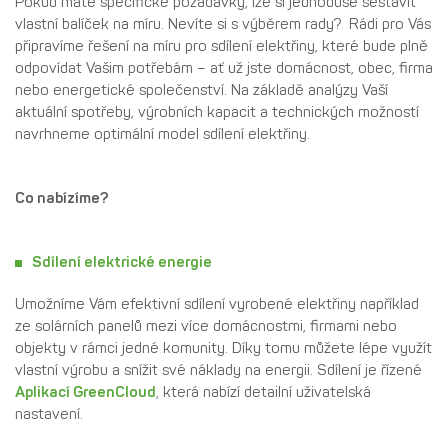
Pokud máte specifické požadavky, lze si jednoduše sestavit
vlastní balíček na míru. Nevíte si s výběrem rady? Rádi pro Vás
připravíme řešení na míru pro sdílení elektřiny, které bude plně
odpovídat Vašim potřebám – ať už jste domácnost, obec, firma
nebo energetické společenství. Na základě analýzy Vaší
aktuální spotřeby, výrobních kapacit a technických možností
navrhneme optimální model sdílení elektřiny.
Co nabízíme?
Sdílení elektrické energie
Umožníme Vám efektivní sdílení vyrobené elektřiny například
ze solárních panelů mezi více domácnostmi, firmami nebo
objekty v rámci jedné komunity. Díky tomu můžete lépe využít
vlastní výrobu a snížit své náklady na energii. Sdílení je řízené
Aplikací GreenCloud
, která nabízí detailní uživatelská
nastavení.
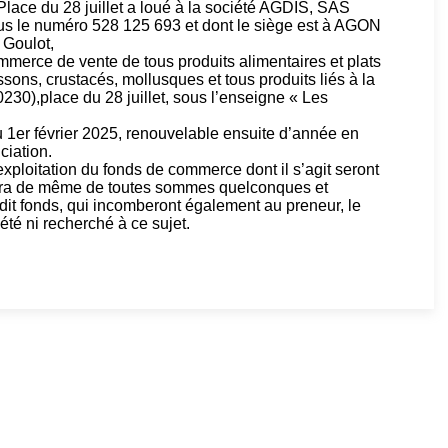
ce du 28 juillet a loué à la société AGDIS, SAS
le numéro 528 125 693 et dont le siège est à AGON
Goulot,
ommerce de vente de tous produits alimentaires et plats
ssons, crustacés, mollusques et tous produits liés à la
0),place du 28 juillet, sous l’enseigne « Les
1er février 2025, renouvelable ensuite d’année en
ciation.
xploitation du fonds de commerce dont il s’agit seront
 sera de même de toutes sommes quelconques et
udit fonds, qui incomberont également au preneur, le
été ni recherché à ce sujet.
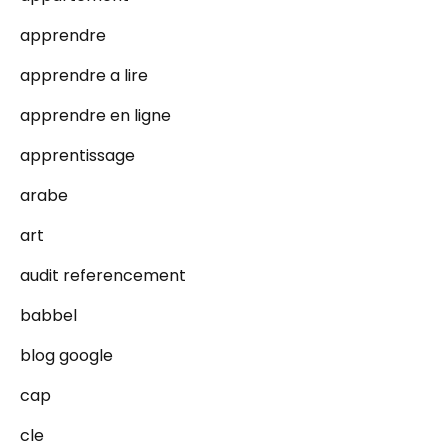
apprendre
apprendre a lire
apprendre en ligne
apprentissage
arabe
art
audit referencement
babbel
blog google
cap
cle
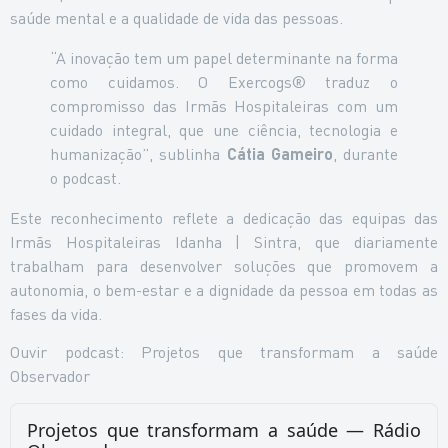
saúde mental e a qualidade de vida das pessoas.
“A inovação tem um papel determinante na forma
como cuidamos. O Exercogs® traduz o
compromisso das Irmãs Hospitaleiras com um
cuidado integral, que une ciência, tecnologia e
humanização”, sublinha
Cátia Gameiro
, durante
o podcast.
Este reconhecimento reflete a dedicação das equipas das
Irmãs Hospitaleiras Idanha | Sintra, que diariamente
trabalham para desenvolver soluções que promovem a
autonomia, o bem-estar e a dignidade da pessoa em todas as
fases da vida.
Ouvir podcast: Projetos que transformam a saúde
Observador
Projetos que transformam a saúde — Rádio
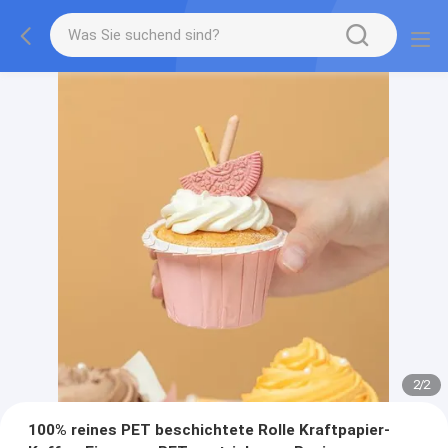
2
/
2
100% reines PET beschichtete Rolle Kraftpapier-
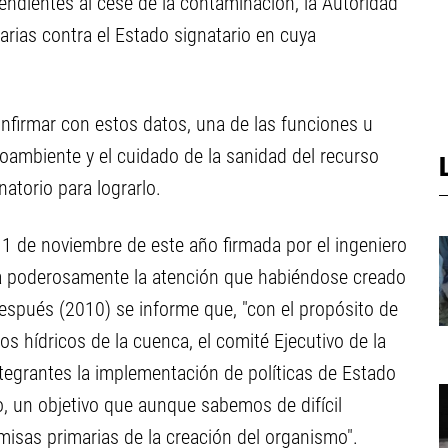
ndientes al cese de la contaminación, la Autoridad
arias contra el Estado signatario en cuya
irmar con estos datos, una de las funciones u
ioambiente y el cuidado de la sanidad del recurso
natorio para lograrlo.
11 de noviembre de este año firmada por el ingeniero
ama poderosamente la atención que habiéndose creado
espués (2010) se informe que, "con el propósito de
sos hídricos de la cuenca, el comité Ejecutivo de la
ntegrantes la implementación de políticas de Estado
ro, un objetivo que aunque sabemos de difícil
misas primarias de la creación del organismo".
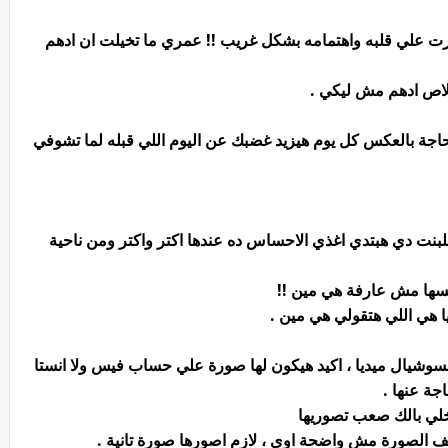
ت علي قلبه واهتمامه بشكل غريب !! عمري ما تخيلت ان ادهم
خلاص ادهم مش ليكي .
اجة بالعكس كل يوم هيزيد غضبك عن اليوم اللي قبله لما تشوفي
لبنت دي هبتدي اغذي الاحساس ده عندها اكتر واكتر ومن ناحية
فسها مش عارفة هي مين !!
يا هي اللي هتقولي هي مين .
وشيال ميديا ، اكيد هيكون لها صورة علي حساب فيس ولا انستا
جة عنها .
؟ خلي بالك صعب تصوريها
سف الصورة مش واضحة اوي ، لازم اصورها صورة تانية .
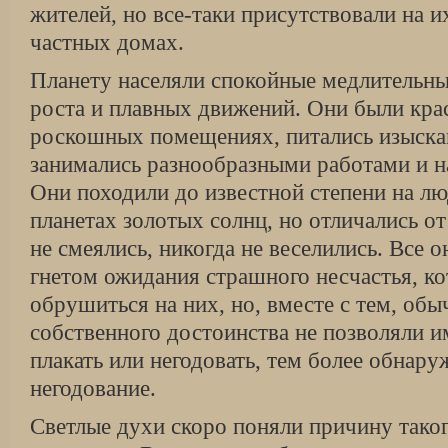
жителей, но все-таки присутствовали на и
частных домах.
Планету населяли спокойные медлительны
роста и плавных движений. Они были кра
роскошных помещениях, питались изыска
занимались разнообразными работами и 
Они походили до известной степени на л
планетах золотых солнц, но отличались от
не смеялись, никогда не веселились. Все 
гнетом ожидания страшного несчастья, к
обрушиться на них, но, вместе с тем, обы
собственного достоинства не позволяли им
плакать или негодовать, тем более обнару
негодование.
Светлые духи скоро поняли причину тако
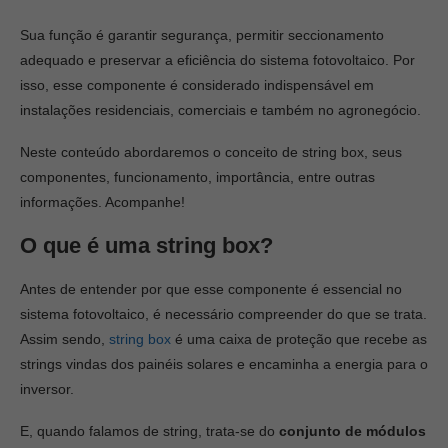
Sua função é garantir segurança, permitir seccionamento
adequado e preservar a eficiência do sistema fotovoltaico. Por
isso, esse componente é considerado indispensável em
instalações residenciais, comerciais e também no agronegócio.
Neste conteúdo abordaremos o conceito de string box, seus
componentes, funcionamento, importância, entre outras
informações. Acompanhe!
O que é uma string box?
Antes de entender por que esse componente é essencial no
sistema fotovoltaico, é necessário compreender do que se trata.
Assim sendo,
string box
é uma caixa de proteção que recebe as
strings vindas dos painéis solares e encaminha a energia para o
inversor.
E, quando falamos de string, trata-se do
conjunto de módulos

::::::::

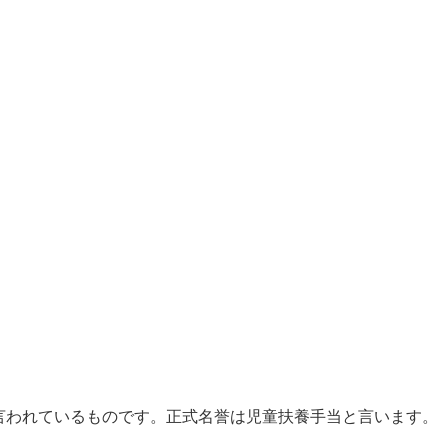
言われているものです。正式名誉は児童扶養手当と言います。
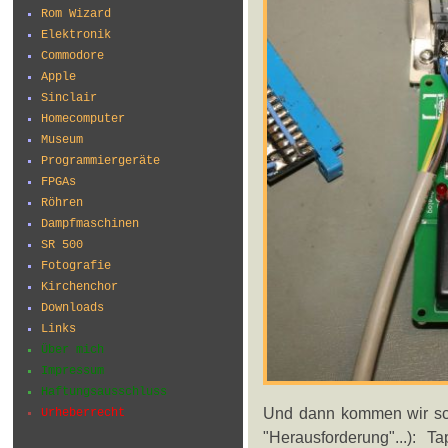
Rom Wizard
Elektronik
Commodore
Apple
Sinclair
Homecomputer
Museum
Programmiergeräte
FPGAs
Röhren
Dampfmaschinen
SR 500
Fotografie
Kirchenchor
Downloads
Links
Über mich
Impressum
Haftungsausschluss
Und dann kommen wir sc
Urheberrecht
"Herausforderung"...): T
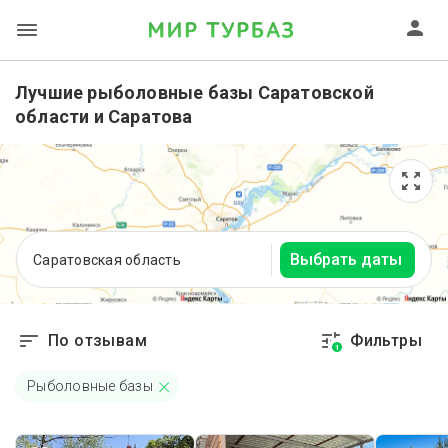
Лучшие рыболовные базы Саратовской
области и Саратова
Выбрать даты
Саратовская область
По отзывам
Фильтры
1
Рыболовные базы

::::::::

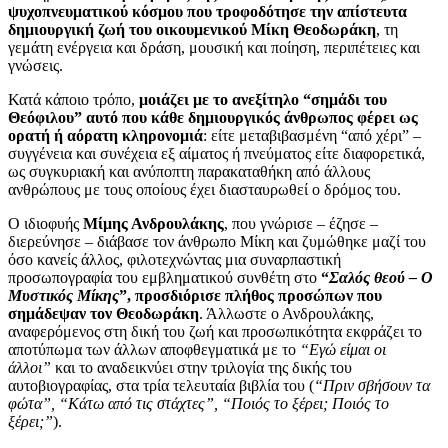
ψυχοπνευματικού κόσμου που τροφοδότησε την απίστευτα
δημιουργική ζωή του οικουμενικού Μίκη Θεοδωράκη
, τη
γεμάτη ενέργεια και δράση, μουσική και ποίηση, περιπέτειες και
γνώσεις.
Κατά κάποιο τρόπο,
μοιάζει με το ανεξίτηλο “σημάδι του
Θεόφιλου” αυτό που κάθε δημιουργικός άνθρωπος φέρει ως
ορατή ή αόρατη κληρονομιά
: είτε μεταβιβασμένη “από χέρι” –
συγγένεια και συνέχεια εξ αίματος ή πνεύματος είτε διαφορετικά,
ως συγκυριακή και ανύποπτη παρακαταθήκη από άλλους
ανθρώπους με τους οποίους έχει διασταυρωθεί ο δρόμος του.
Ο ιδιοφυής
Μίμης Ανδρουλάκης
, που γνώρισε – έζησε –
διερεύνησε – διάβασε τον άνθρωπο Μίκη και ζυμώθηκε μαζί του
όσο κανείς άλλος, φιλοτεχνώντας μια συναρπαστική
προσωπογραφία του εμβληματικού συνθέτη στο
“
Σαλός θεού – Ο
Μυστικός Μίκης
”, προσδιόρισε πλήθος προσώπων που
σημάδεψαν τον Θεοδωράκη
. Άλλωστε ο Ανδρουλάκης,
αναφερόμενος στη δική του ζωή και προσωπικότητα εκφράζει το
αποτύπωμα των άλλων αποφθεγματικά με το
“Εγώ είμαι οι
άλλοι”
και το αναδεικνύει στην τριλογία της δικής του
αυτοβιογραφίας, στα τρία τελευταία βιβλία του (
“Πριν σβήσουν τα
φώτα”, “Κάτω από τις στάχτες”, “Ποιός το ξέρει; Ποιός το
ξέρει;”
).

::::::::

▶ **Instructions to follow**
Look over the data and work out how many lines include the word "Projetos"; reply with the number only.

▶ **Finished task**
2